__TASK BRIEF__. Take the entries below and print, exactly, the stretch from the line containing "left elbow: (135, 183)" through the line containing "left knee: (105, 242)", both included.

__EXCERPTED RECORDS__.

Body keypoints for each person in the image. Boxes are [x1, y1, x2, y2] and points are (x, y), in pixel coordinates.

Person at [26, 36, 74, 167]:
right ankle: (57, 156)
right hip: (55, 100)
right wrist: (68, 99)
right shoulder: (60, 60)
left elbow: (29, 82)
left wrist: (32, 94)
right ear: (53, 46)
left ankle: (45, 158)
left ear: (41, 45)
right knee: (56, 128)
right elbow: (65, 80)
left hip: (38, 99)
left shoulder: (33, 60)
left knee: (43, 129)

---

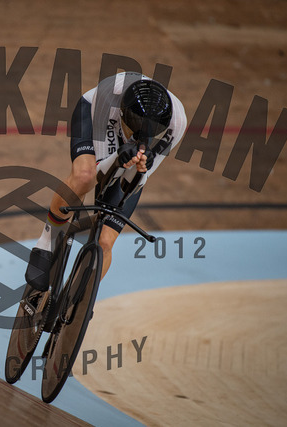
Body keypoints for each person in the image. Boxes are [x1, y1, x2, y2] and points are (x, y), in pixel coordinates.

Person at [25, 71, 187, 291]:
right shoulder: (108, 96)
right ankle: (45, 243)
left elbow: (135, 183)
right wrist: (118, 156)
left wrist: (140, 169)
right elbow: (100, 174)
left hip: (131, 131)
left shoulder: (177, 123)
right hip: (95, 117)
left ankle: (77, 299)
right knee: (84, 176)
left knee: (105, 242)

__SOLUTION FOR THIS PROBLEM__.
left elbow: (135, 183)
right wrist: (118, 156)
left wrist: (140, 169)
right elbow: (100, 174)
left hip: (131, 131)
left shoulder: (177, 123)
right hip: (95, 117)
left ankle: (77, 299)
right knee: (84, 176)
left knee: (105, 242)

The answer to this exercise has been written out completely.